Entries taken from a collection:
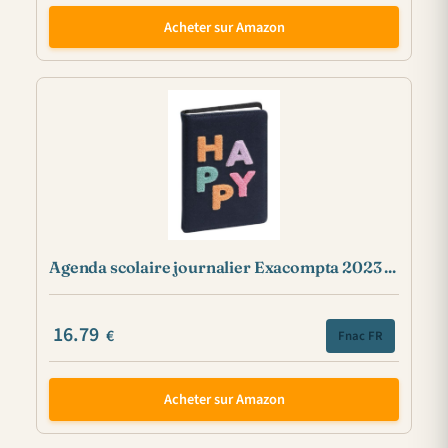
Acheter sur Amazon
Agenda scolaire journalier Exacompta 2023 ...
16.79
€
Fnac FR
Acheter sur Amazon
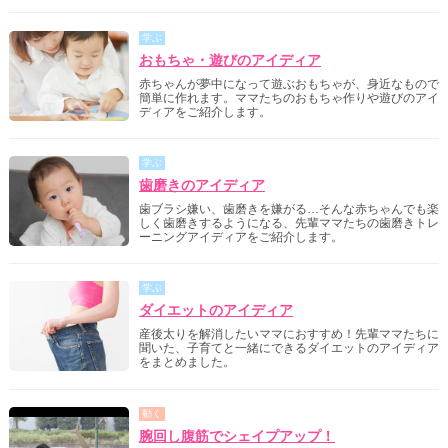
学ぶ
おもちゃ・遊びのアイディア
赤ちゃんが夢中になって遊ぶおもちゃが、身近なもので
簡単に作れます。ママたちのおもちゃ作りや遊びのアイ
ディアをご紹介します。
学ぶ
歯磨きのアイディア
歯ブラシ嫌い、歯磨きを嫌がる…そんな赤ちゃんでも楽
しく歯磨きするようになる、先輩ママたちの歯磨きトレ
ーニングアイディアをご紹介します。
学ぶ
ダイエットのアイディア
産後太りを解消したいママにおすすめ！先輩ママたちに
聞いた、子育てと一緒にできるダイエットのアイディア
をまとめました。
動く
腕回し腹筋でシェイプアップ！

* _Task requirements_: Would you copy out all the data exactly, without the images?

* _Task solution_:
Acheter sur Amazon
Agenda scolaire journalier Exacompta 2023 ...
16.79
€
Fnac FR
Acheter sur Amazon
学ぶ
おもちゃ・遊びのアイディア
赤ちゃんが夢中になって遊ぶおもちゃが、身近なもので
簡単に作れます。ママたちのおもちゃ作りや遊びのアイ
ディアをご紹介します。
学ぶ
歯磨きのアイディア
歯ブラシ嫌い、歯磨きを嫌がる…そんな赤ちゃんでも楽
しく歯磨きするようになる、先輩ママたちの歯磨きトレ
ーニングアイディアをご紹介します。
学ぶ
ダイエットのアイディア
産後太りを解消したいママにおすすめ！先輩ママたちに
聞いた、子育てと一緒にできるダイエットのアイディア
をまとめました。
動く
腕回し腹筋でシェイプアップ！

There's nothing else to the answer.